→ PROBLEM REQUIREMENTS
From the excerpt on the CHAPS transfer appeal, return everything from "Although this is" down to "on its claim.", copied word for word.

→ PAGE EXCERPT

========

Lurking beneath the submissions in this case is a suggestion that, if we were to decide the case against the bank, it would undermine the CHAPS system. I cannot accept that this is so for a number of reasons. Firstly, the bank could deal with the matter by drawing attention to the relevant aspect of the system on their CHAPS transfer forms, or when they accept oral instructions, if they do, to make a CHAPS transfer. In those circumstances it would be clear that a “payment” in accordance with the instruction would be made provided only that the sort code, bank and account number coincided with those on the form. If, for commercial reasons, they prefer not to take this simple step, then the risk that there will be a percentage of transfers for which a customer may subsequently claim to be reimbursed is a risk which the bank voluntarily undertakes. In that connection there was some material before the judge that the banks did at one time operate a process of manual checking when a CHAPS transfer exceeded £50,000. The abandonment of the manual checking process was no doubt based on an assessment of the risk which the bank was prepared to take.
Although this is an appeal from a summary judgment, neither side suggested that it turned on the test for summary judgment. The bank expressly accepted that if the instruction was an instruction to pay Design Craft rather than Barclays, then it would have no defence. In my judgment it is clear that the bank only had authority to debit Tidal’s account if a payment was made which complied with the four identifiers on the transfer form. I would, for my part, have allowed the appeal and granted summary judgment to Tidal on its claim.

========

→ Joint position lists
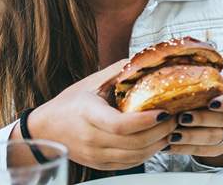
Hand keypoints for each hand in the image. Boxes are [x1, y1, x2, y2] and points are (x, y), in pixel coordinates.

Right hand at [21, 59, 177, 170]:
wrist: (45, 130)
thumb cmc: (70, 103)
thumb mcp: (91, 82)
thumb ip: (117, 71)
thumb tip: (143, 58)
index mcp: (88, 114)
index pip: (120, 124)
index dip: (145, 121)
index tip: (164, 111)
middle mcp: (91, 138)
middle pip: (133, 143)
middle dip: (161, 132)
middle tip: (176, 118)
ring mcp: (95, 155)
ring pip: (135, 156)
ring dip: (158, 144)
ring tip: (172, 129)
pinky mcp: (100, 165)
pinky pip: (129, 163)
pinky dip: (147, 154)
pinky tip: (157, 141)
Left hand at [166, 79, 222, 164]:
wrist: (215, 109)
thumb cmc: (208, 91)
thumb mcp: (209, 81)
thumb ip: (200, 79)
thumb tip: (177, 79)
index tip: (211, 103)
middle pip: (222, 120)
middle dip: (201, 119)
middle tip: (182, 118)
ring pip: (212, 138)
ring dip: (190, 137)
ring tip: (172, 135)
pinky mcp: (222, 148)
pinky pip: (204, 151)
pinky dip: (186, 149)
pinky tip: (171, 146)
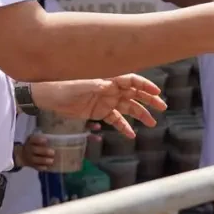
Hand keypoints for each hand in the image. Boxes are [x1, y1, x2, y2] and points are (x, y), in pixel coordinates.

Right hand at [16, 135, 55, 169]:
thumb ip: (43, 140)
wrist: (24, 155)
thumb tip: (55, 140)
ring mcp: (29, 158)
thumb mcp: (35, 140)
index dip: (39, 140)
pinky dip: (41, 167)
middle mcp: (29, 149)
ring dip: (44, 160)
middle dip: (44, 151)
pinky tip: (47, 167)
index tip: (46, 140)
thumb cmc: (34, 145)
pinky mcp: (31, 165)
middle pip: (35, 150)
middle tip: (53, 152)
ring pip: (35, 159)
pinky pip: (35, 167)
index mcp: (30, 141)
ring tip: (52, 160)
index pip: (33, 139)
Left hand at [32, 75, 166, 137]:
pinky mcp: (100, 112)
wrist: (50, 97)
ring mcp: (106, 101)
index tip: (156, 92)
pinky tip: (131, 135)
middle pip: (134, 94)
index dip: (145, 85)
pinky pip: (116, 120)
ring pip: (128, 108)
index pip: (131, 80)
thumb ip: (97, 87)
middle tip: (162, 107)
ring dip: (140, 114)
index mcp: (109, 79)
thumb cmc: (66, 86)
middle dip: (148, 100)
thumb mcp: (82, 86)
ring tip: (152, 123)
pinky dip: (124, 126)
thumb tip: (109, 86)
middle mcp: (111, 89)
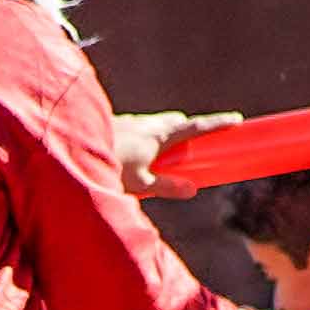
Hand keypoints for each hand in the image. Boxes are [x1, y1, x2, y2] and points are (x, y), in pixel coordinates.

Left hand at [113, 110, 238, 194]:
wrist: (73, 153)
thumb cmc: (108, 168)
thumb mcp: (141, 184)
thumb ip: (167, 187)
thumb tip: (192, 190)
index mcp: (158, 134)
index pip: (195, 126)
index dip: (217, 124)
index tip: (236, 119)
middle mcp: (146, 123)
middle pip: (176, 122)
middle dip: (190, 128)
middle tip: (201, 139)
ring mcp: (131, 122)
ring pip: (156, 123)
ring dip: (167, 132)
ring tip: (167, 151)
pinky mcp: (117, 126)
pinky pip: (139, 128)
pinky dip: (147, 137)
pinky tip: (137, 151)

========

→ FINISHED TASK
Although this is an appeal from a summary judgment, neither side suggested that it turned on the test for summary judgment. The bank expressly accepted that if the instruction was an instruction to pay Design Craft rather than Barclays, then it would have no defence. In my judgment it is clear that the bank only had authority to debit Tidal’s account if a payment was made which complied with the four identifiers on the transfer form. I would, for my part, have allowed the appeal and granted summary judgment to Tidal on its claim.